The inhibition of pro-apoptotic ICE-like proteases enhances HIV replication

Arul M. Chinnaiyan1, *, Clive Woffendin2, *, Vishva M. Dixit1 & Gary J. Nabel2

  1Department of Pathology, University of Michigan Medical Center, 1301 Catherine St., Ann Arbor, Michigan 48109-0602, USA

  2Howard Hughes Medical Institute and Departments of Internal Medicine and Biological Chemistry, University of Michigan Medical Center, 1150 West Medical Center Drive, 4520 MSRBI, Ann Arbor, Michigan 48109-0650, USA

  *These authors contributed equally to this work.

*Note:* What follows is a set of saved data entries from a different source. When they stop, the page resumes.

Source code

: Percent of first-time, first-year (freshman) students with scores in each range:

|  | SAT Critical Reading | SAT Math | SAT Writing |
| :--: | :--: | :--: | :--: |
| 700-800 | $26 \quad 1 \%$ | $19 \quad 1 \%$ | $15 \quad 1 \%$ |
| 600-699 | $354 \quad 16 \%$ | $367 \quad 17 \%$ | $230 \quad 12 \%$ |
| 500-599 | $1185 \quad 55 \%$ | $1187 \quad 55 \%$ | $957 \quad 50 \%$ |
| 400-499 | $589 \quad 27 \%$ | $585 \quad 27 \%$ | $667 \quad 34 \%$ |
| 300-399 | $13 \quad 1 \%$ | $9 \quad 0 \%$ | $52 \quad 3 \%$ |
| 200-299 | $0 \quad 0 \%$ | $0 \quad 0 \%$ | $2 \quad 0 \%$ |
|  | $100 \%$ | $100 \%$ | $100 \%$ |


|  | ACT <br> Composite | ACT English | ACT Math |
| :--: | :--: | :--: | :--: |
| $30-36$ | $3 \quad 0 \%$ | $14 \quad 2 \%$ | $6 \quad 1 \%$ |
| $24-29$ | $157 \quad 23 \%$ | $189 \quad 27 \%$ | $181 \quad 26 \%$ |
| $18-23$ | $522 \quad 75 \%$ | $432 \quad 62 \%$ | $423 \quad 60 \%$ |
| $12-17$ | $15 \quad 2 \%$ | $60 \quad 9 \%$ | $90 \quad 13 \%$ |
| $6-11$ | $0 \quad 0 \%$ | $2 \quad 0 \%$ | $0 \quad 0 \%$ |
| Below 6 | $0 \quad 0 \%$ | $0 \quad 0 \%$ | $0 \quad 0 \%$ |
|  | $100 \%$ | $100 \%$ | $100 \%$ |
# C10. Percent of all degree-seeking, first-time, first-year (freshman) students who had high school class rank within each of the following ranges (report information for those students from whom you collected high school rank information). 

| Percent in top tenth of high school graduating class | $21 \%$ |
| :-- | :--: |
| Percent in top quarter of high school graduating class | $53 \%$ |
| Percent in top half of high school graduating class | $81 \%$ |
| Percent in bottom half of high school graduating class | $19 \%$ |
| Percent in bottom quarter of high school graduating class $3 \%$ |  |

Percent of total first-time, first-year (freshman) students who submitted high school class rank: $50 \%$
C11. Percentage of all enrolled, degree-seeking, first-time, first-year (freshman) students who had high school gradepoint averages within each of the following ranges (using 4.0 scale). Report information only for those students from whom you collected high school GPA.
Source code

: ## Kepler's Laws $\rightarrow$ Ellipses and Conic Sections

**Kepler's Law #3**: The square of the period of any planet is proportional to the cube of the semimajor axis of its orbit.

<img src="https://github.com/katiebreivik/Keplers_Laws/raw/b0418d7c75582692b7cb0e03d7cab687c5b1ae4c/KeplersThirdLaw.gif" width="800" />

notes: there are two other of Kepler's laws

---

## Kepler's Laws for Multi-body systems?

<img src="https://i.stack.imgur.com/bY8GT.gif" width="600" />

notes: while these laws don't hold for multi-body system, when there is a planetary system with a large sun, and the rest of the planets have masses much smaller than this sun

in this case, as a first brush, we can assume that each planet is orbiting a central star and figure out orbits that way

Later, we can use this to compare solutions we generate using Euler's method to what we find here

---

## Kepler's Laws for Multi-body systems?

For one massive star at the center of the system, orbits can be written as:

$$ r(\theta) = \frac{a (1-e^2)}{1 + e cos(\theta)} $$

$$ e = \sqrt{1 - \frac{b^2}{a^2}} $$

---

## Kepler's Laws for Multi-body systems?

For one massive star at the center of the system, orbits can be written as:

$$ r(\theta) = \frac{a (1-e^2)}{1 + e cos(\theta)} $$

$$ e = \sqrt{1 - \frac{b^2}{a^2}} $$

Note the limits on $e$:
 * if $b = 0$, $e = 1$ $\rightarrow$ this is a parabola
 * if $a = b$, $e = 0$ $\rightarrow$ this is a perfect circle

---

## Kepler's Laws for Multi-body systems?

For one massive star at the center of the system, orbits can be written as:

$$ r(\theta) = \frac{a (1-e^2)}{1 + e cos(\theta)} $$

Accelerated programmed cell death, or apoptosis, contributes to the CD4+ T-cell depletion characteristic of infection by human immunodeficiency virus (HIV). It has therefore been proposed that limiting apoptosis may represent a therapeutic modality for HIV infection. We found, however, that T leukemia cells or peripheral blood mononuclear cells (PBMCs) exposed to HIV-1 underwent enhanced viral replication in the presence of the cell death inhibitor, N-benzyloxycarbonyl-Val-Ala-Asp-fluoromethylketone (z-VAD-fmk). Furthermore, z-VAD-fmk, which targets the pro-apoptotic interleukin-1beta-converting enzyme (ICE)-like proteases, stimulated endogenous virus production in activated PBMCs derived from HIV-1-infected asymptomatic individuals. These findings suggest that programmed cell death may serve as a beneficial host mechanism to limit HIV spread and that strategies to inhibit it may have deleterious consequences for the infected host.